Bridget closed the window and drew the curtains together. ‘Best take no chances,’ she said. ‘Do you think it’s safe to switch on a light?’
‘Don’t see why not,’ replied Geoffrey, moving through the gloom to a desk on which Loretta could just make out the shape of a lamp. ‘We can only be seen from the river, and no one’s likely to be down t
here at this time of night.’ The low light of the lamp made them blink. Loretta looked around curiously, taking in the shelves of books, the beautiful - and obviously valuable - antique furniture, and the magnificent kneehole desk on which Geoffrey had found the lamp. It stood against one of the walls of the room. Loretta wondered why Puddephat had resisted placing it next to the window with its enchanting view.

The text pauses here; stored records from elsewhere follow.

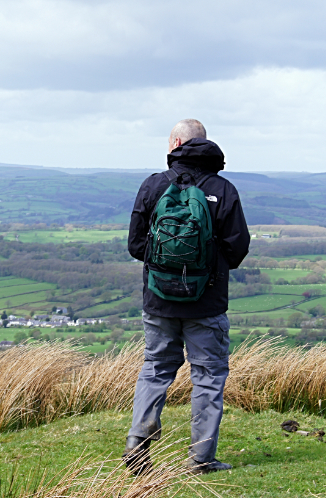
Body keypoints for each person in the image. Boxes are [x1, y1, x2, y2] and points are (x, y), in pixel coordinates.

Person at [123, 119, 250, 474]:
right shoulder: (223, 189)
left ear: (176, 143)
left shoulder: (153, 186)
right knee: (208, 375)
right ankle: (200, 458)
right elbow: (238, 248)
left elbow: (135, 245)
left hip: (159, 302)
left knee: (155, 368)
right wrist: (207, 267)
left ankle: (138, 438)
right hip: (206, 303)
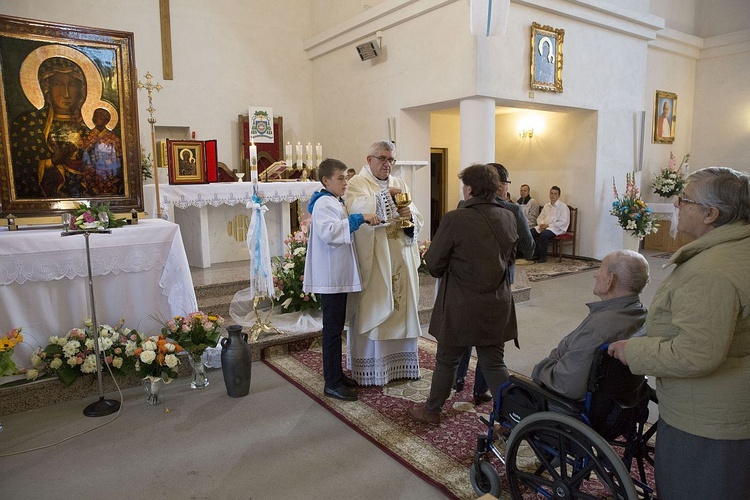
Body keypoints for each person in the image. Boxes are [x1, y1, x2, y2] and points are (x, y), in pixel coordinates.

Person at [608, 167, 750, 499]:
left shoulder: (710, 271)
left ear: (710, 214)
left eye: (684, 199)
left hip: (709, 418)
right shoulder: (736, 250)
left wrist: (633, 352)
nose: (676, 204)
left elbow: (697, 353)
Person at [409, 164, 518, 425]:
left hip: (461, 304)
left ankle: (432, 411)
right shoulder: (508, 216)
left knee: (447, 360)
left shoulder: (455, 218)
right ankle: (510, 420)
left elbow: (434, 265)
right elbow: (512, 257)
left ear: (468, 189)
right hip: (497, 302)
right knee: (493, 363)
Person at [454, 163, 535, 405]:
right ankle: (480, 390)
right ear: (500, 185)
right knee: (488, 339)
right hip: (498, 284)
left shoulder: (462, 206)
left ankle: (458, 379)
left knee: (466, 332)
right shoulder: (512, 210)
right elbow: (529, 249)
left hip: (466, 282)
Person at [345, 140, 424, 385]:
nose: (387, 164)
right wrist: (384, 198)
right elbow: (355, 210)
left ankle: (402, 366)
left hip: (400, 254)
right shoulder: (357, 183)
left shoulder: (399, 183)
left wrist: (410, 218)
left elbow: (416, 216)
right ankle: (374, 368)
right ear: (369, 160)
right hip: (377, 257)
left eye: (391, 160)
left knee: (403, 307)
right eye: (382, 159)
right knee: (377, 304)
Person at [303, 159, 380, 401]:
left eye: (346, 178)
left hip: (337, 275)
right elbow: (330, 232)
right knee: (332, 331)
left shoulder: (333, 200)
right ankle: (332, 383)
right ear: (326, 180)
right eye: (340, 178)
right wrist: (359, 218)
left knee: (336, 328)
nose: (345, 183)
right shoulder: (325, 203)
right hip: (331, 277)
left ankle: (336, 376)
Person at [531, 250, 649, 400]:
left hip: (567, 407)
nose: (595, 274)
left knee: (511, 392)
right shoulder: (642, 313)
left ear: (610, 280)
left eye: (601, 269)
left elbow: (565, 385)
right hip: (618, 405)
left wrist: (541, 369)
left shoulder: (598, 329)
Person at [11, 57, 91, 198]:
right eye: (58, 84)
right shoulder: (28, 123)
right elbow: (20, 168)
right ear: (46, 87)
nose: (66, 94)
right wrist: (50, 162)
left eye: (72, 85)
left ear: (81, 90)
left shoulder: (88, 128)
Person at [82, 107, 123, 195]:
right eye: (95, 117)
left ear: (106, 121)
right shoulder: (89, 135)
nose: (97, 119)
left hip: (108, 167)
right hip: (93, 167)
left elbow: (117, 153)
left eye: (100, 117)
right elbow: (84, 150)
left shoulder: (112, 137)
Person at [529, 186, 569, 263]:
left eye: (555, 194)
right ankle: (534, 254)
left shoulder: (563, 207)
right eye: (551, 193)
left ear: (558, 195)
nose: (552, 195)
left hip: (556, 228)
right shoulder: (546, 206)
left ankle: (543, 256)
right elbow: (540, 218)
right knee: (530, 233)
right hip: (544, 227)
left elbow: (563, 222)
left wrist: (548, 226)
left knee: (544, 235)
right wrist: (541, 224)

Geoffrey was speaking again. ‘You take the desk, Loretta,’ he instructed her. ‘It’s the most obvious place to find your notes, and you know exactly what you’re looking for. I’ll have a root in the bedroom.’ Bridget winked at Loretta and followed Geoffrey into the other room.
It was by far the most sensible arrangement, since Geoffrey did not know the real purpose of their visit, but Loretta was seized with apprehension as soon as she was alone. What on earth was she doing in this stranger’s sitting-room? she asked herself. What could possibly give her a clue about what had happened at the flat in rue Roland? She had no idea what she was looking for. She forced herself to take deep breaths. Now I’m here, she told herself, I might as well have a look round. Approaching the desk, she was struck by the painting hanging above it. It was, she thought, a disconcerting choice for an object that you would have to look at every day. She would not be able to work with such a scene constantly before her eyes. It looked very much like a Francis Bacon, and an original at that. Everything about the room suggested money. Loretta wondered whether Puddephat’s fellowship provided an unusually large salary, or whether the objects were a relic of his marriage. She examined the desk, its surface entirely barren. Was Puddephat exceptionally tidy, or had he known he would not be coming back to these rooms after his trip to Paris? Tentatively, she opened a drawer on the right-hand side of the desk. At once, the illusion of order was shattered. Inside was a jumble of pieces of paper, the top one being a red demand for payment of a large telephone bill. Rummaging through, Loretta found receipts from restaurants, postcards from friends, the stubs of several used cheque books. She guessed that the contents of the drawer represented several months of the missing man’s life.